Across the Maritime Industry, Rencel Recto Charts Her Own Course

This May, Blue Orange Wave puts a spotlight on seafarer wellbeing, inclusion, and community with a series of posts highlighting themes of mental health and women in maritime.

This International Day for Women in Maritime, Blue Orange Wave puts a spotlight on the women who have made strides in leadership within the maritime industry. Today, we are proud to feature the innovative and empowering work of our very own Chief Operating Officer, Rencel Recto.

Rencel Recto has spent more than two decades in the maritime industry—first as a seafarer in the cruise sector, working her way through leadership roles onboard, and today as Chief Operating Officer of Blue Orange Wave. She knows the maritime industry not from the outside looking in, but from the inside out, and when she speaks about the crucial role of women in maritime, she speaks from the position of someone who has both lived its challenges and made it through.

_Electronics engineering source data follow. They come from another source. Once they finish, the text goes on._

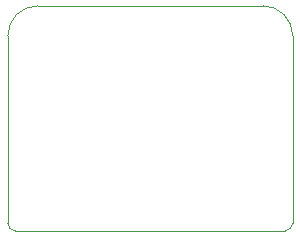
<source format=gbr>
%TF.GenerationSoftware,KiCad,Pcbnew,8.0.2*%
%TF.CreationDate,2024-05-08T23:24:27+02:00*%
%TF.ProjectId,adxl335,6164786c-3333-4352-9e6b-696361645f70,0.0.1*%
%TF.SameCoordinates,Original*%
%TF.FileFunction,Profile,NP*%
%FSLAX46Y46*%
G04 Gerber Fmt 4.6, Leading zero omitted, Abs format (unit mm)*
G04 Created by KiCad (PCBNEW 8.0.2) date 2024-05-08 23:24:27*
%MOMM*%
%LPD*%
G01*
G04 APERTURE LIST*
%TA.AperFunction,Profile*%
%ADD10C,0.100000*%
%TD*%
G04 APERTURE END LIST*
D10*
X47229154Y-25644380D02*
G75*
G02*
X49769220Y-28184380I46J-2540020D01*
G01*
X25639154Y-44059380D02*
X25639154Y-28184380D01*
X49769154Y-44059380D02*
X49769154Y-28184380D01*
X26274154Y-44694380D02*
G75*
G02*
X25639220Y-44059380I46J634980D01*
G01*
X25639154Y-28184380D02*
G75*
G02*
X28179154Y-25644384I2539996J0D01*
G01*
X47229154Y-25644380D02*
X28179154Y-25644380D01*
X49769154Y-44059380D02*
G75*
G02*
X49134154Y-44694354I-634954J-20D01*
G01*
X26274154Y-44694380D02*
X49134154Y-44694380D01*
M02*

</source>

Maritime has long been a male-dominated industry and while more women are entering the field today, Rencel is clear-eyed about where the real difficulty lies. Last year, the International Maritime Organization reported an ongoing gender disparity in the sector which has been increasing over the years. Among the surveyed organizations, women comprise a mere 19% of the total maritime workforce. 

Furthermore, the focus on diversity goes beyond fairness and equity. Diversity is critical to innovation, acting as a key driver to problem-solving. Research shows that companies with a diverse management team see up to almost 20% higher innovation outcomes. By bringing together varied perspectives, backgrounds, and experiences, diverse teams avoid homogeneous “groupthink,” leading to faster, more creative solutions—a benefit that is crucial for the maritime industry as it navigates complex global challenges and technological transformation.


Entering the maritime industry, however, is not the hardest part. “The biggest barrier is not opportunity at the start, but sustained support over time,” Rencel says. “Welcoming women onboard is one step, but ensuring they are given equal access to development, mentorship, and leadership pathways over time is what truly enables women to reach higher-ranking positions.”

This distinction matters. Representation at entry level is not the same as equity in progression. For Rencel, meaningful inclusion has to be lived throughout an organization, from shipowners and senior leadership down to onboard crews, and it has to rest on something foundational to the industry: safety. When women feel physically and psychologically safe at work, they can perform at their best, contribute with confidence, and build careers that last.

There has been growing advocacy around diversity and inclusion in the industry, and Recto welcomes it. But she’s careful to distinguish advocacy from action. True progress, she argues, isn’t measured by diversity targets or representation figures — it’s measured by whether women who join the industry are able to stay, grow, and lead. From her own experience, the women who thrive at sea bring resilience, adaptability, sharp attention to detail, and emotional intelligence — qualities that aren’t just valuable, but essential in the high-pressure, multicultural environments that define maritime work.

“True progress,” Rencel says, “is when women are not only present, but are able to grow, lead, and thrive — based on their capability.” Rencel’s journey — from seafarer to COO — is proof that it’s possible. But she’s also honest that the path required more than talent; it required an industry willing to invest in her, and environments where she could develop without having to fight simply to belong. That’s the standard she holds, and the standard she works toward every day.